Politics: 'This is serious': Jared Kushner reportedly tried to set up a secret Trump-Russia backchannel
Jared Kushner, President Donald Trump's son-in-law and top White House adviser, was willing to go extraordinary lengths to establish a secret line of communication between the Trump administration and Russian government officials, The Washington Post reported on Friday.
During the presidential transition period leading up to Trump's inauguration, Kushner held a series of meetings with the Russian ambassador to the US, Sergey Kislyak, and the head of a Moscow bank that was under US sanctions.
In talks with Kislyak in December, Kusher floated the possibility of setting up a secure line of communication between the Trump transition team and Russia — and having those talks take place in Russian diplomatic facilities in the US, essentally concealing their interactions from US government scrutiny, The Post wrote, citing US intelligence officials briefed on the matter.
Kislyak reportedly passed along that request to Moscow. The Post's Ellen Nakashima, Adam Entous, and Greg Miller reported that the Russian ambassador was "taken aback" by Kushner's request, because it posed significant risks for both the Trump team and the Kremlin.
"GOOD GRIEF. This is serious," said Bob Deitz, a veteran of the NSA and the CIA who worked under the Clinton and Bush administrations.
"This raises a bunch of problematic issues. First, of course, is the Logan Act, which prohibits private individuals conducting negotiations on behalf of the US government with foreign governments," Deitz said. "Second, it tends to reinforce the notion that Trump's various actions about Comey do constitute obstruction."
"In other words, there is now motive added to conduct," Deitz noted. "This is a big problem for the President."
Kushner did not previously disclose the December meetings to US officials during his background check, and the White House only acknowleged them after news outlets reported on it. It follows a pattern among key Trump advisers that unfolded during and after the 2016 election.
"If you are in a position of public trust, and you talk to, meet, or collude with a foreign power" while trying to subvert normal state channels, "you are, in the eyes of the FBI and CIA, a traitor," said Glenn Carle, a former top counterterrorism official at the CIA. "That is what I spent my life getting foreigners to do with me, for the US government."
Carle noted that, if the Kushner-Kislyak meeting and reported discussion were an isolated incident, then it could be spun as “normal back-channel communication arrangements among states."
"If Jared Kushner was trying to set up a backchannel with the Russians, doesn't that mean he wasn't colluding with them?" a White House official said in response to the story, according to CNN.
But Kislyak and the Trump campaign interacted extensively, and Trump associates either kept those interactions secret from US officials or misrepresented them, as was the case with Michael Flynn, who was forced to resign in February for similar reasons.
"We know about the multiple meetings of Trump entourage members with Russian intel-related individuals," Carle said. "There will be many others that we do not know about."
Kushner also met with met with the CEO of Russia's state-owned Vnesheconombank, Sergey Gorkov, in December 2016, The New York Times reported in late March.

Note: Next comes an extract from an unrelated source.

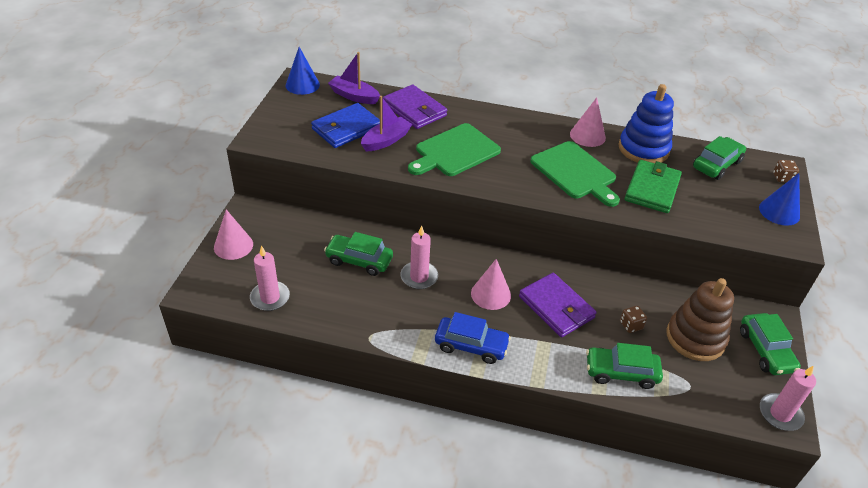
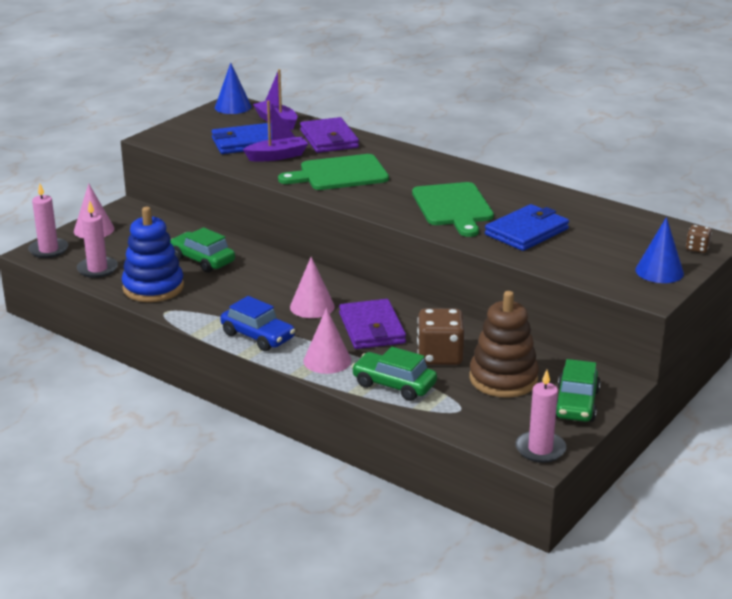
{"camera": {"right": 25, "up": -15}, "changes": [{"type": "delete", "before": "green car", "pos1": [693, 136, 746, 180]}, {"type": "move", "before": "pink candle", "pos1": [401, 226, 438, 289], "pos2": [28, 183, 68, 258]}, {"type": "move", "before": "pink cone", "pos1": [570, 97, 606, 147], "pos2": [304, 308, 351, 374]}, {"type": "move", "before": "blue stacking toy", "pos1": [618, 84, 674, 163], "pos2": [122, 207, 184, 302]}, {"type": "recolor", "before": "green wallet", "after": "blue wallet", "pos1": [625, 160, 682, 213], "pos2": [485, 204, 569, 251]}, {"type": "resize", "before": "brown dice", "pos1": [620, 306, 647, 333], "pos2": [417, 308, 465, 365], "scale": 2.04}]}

The meeting — which had not previously been disclosed and came on the heels of Kushner's meeting with Kislyak at Trump Tower — caught the eye of the Senate Intelligence Committee, which is investigating Russia's interference in the 2016 election and whether any members of Trump's campaign were complicit.
Kislyak reportedly orchestrated the meeting between Kushner and Gorkov, who was appointed by Russian President Vladimir Putin in January 2016 as part of a restructuring of the bank's management team, Bloomberg reported last year.
The Kremlin and the White House have provided conflicting explanations for why Kushner met with Gorkov.